*Try it*: For the records below, output word for word the lines from the one with "portfolios. After the" up to and including the one with "WHEREAS, the Village Board authorized". No pictures.

BEGIN Given records

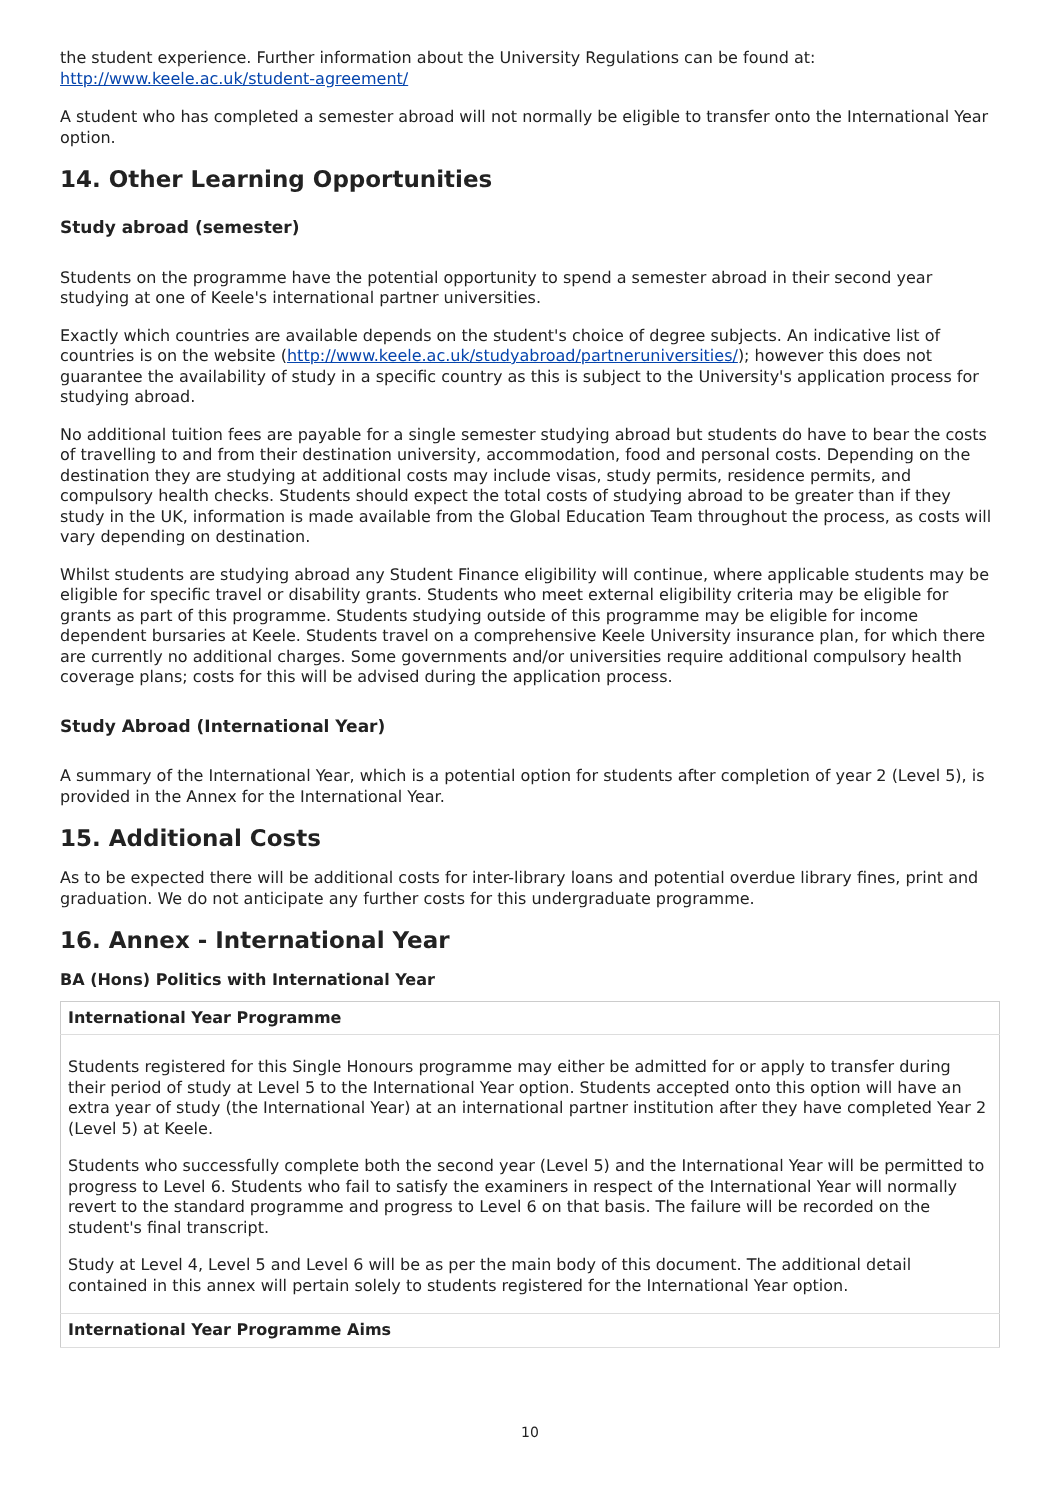the student experience. Further information about the University Regulations can be found at: http://www.keele.ac.uk/student-agreement/
A student who has completed a semester abroad will not normally be eligible to transfer onto the International Year option.
14. Other Learning Opportunities
Study abroad (semester)
Students on the programme have the potential opportunity to spend a semester abroad in their second year studying at one of Keele's international partner universities.
Exactly which countries are available depends on the student's choice of degree subjects. An indicative list of countries is on the website (http://www.keele.ac.uk/studyabroad/partneruniversities/); however this does not guarantee the availability of study in a specific country as this is subject to the University's application process for studying abroad.
No additional tuition fees are payable for a single semester studying abroad but students do have to bear the costs of travelling to and from their destination university, accommodation, food and personal costs. Depending on the destination they are studying at additional costs may include visas, study permits, residence permits, and compulsory health checks. Students should expect the total costs of studying abroad to be greater than if they study in the UK, information is made available from the Global Education Team throughout the process, as costs will vary depending on destination.
Whilst students are studying abroad any Student Finance eligibility will continue, where applicable students may be eligible for specific travel or disability grants. Students who meet external eligibility criteria may be eligible for grants as part of this programme. Students studying outside of this programme may be eligible for income dependent bursaries at Keele. Students travel on a comprehensive Keele University insurance plan, for which there are currently no additional charges. Some governments and/or universities require additional compulsory health coverage plans; costs for this will be advised during the application process.
Study Abroad (International Year)
A summary of the International Year, which is a potential option for students after completion of year 2 (Level 5), is provided in the Annex for the International Year.
15. Additional Costs
As to be expected there will be additional costs for inter-library loans and potential overdue library fines, print and graduation. We do not anticipate any further costs for this undergraduate programme.
16. Annex - International Year
BA (Hons) Politics with International Year
| International Year Programme |
| --- |
| Students registered for this Single Honours programme may either be admitted for or apply to transfer during their period of study at Level 5 to the International Year option. Students accepted onto this option will have an extra year of study (the International Year) at an international partner institution after they have completed Year 2 (Level 5) at Keele. Students who successfully complete both the second year (Level 5) and the International Year will be permitted to progress to Level 6. Students who fail to satisfy the examiners in respect of the International Year will normally revert to the standard programme and progress to Level 6 on that basis. The failure will be recorded on the student's final transcript. Study at Level 4, Level 5 and Level 6 will be as per the main body of this document. The additional detail contained in this annex will pertain solely to students registered for the International Year option. |
| International Year Programme Aims |
10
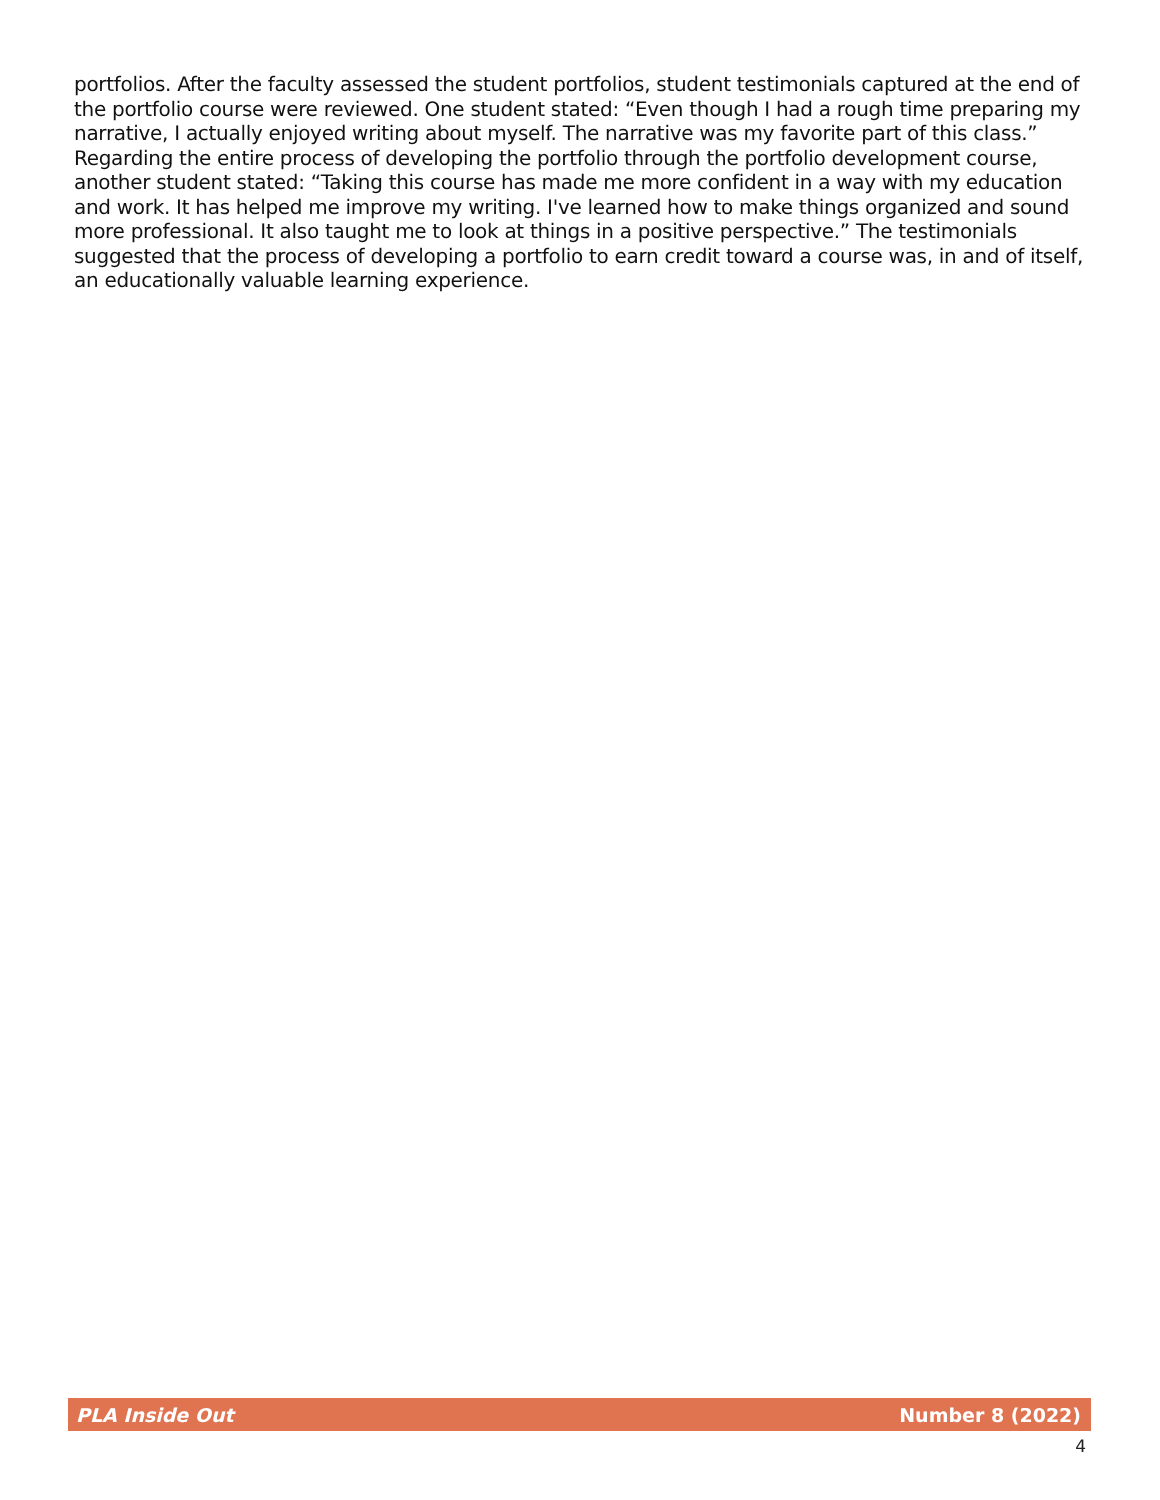portfolios. After the faculty assessed the student portfolios, student testimonials captured at the end of the portfolio course were reviewed. One student stated: “Even though I had a rough time preparing my narrative, I actually enjoyed writing about myself. The narrative was my favorite part of this class.” Regarding the entire process of developing the portfolio through the portfolio development course, another student stated: “Taking this course has made me more confident in a way with my education and work. It has helped me improve my writing. I've learned how to make things organized and sound more professional. It also taught me to look at things in a positive perspective.” The testimonials suggested that the process of developing a portfolio to earn credit toward a course was, in and of itself, an educationally valuable learning experience.
PLA Inside Out Number 8 (2022)
4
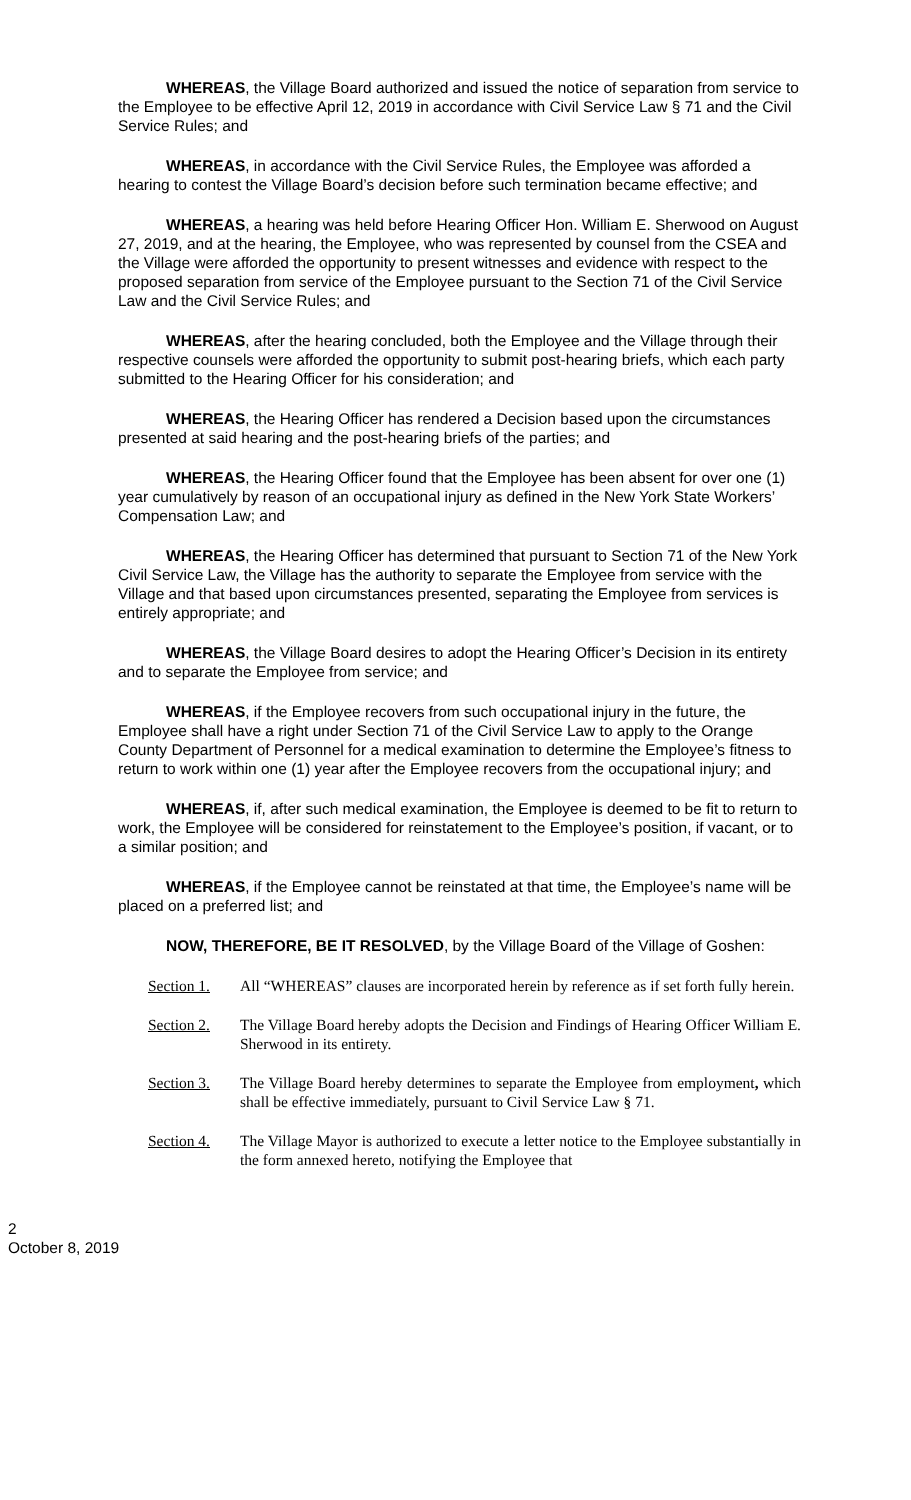WHEREAS, the Village Board authorized and issued the notice of separation from service to the Employee to be effective April 12, 2019 in accordance with Civil Service Law § 71 and the Civil Service Rules; and
WHEREAS, in accordance with the Civil Service Rules, the Employee was afforded a hearing to contest the Village Board’s decision before such termination became effective; and
WHEREAS, a hearing was held before Hearing Officer Hon. William E. Sherwood on August 27, 2019, and at the hearing, the Employee, who was represented by counsel from the CSEA and the Village were afforded the opportunity to present witnesses and evidence with respect to the proposed separation from service of the Employee pursuant to the Section 71 of the Civil Service Law and the Civil Service Rules; and
WHEREAS, after the hearing concluded, both the Employee and the Village through their respective counsels were afforded the opportunity to submit post-hearing briefs, which each party submitted to the Hearing Officer for his consideration; and
WHEREAS, the Hearing Officer has rendered a Decision based upon the circumstances presented at said hearing and the post-hearing briefs of the parties; and
WHEREAS, the Hearing Officer found that the Employee has been absent for over one (1) year cumulatively by reason of an occupational injury as defined in the New York State Workers’ Compensation Law; and
WHEREAS, the Hearing Officer has determined that pursuant to Section 71 of the New York Civil Service Law, the Village has the authority to separate the Employee from service with the Village and that based upon circumstances presented, separating the Employee from services is entirely appropriate; and
WHEREAS, the Village Board desires to adopt the Hearing Officer’s Decision in its entirety and to separate the Employee from service; and
WHEREAS, if the Employee recovers from such occupational injury in the future, the Employee shall have a right under Section 71 of the Civil Service Law to apply to the Orange County Department of Personnel for a medical examination to determine the Employee’s fitness to return to work within one (1) year after the Employee recovers from the occupational injury; and
WHEREAS, if, after such medical examination, the Employee is deemed to be fit to return to work, the Employee will be considered for reinstatement to the Employee’s position, if vacant, or to a similar position; and
WHEREAS, if the Employee cannot be reinstated at that time, the Employee’s name will be placed on a preferred list; and
NOW, THEREFORE, BE IT RESOLVED, by the Village Board of the Village of Goshen:
Section 1. All “WHEREAS” clauses are incorporated herein by reference as if set forth fully herein.
Section 2. The Village Board hereby adopts the Decision and Findings of Hearing Officer William E. Sherwood in its entirety.
Section 3. The Village Board hereby determines to separate the Employee from employment, which shall be effective immediately, pursuant to Civil Service Law § 71.
Section 4. The Village Mayor is authorized to execute a letter notice to the Employee substantially in the form annexed hereto, notifying the Employee that
2
October 8, 2019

END Given records

*Task solution*:
portfolios. After the faculty assessed the student portfolios, student testimonials captured at the end of the portfolio course were reviewed. One student stated: “Even though I had a rough time preparing my narrative, I actually enjoyed writing about myself. The narrative was my favorite part of this class.” Regarding the entire process of developing the portfolio through the portfolio development course, another student stated: “Taking this course has made me more confident in a way with my education and work. It has helped me improve my writing. I've learned how to make things organized and sound more professional. It also taught me to look at things in a positive perspective.” The testimonials suggested that the process of developing a portfolio to earn credit toward a course was, in and of itself, an educationally valuable learning experience.
PLA Inside Out Number 8 (2022)
4
WHEREAS, the Village Board authorized and issued the notice of separation from service to the Employee to be effective April 12, 2019 in accordance with Civil Service Law § 71 and the Civil Service Rules; and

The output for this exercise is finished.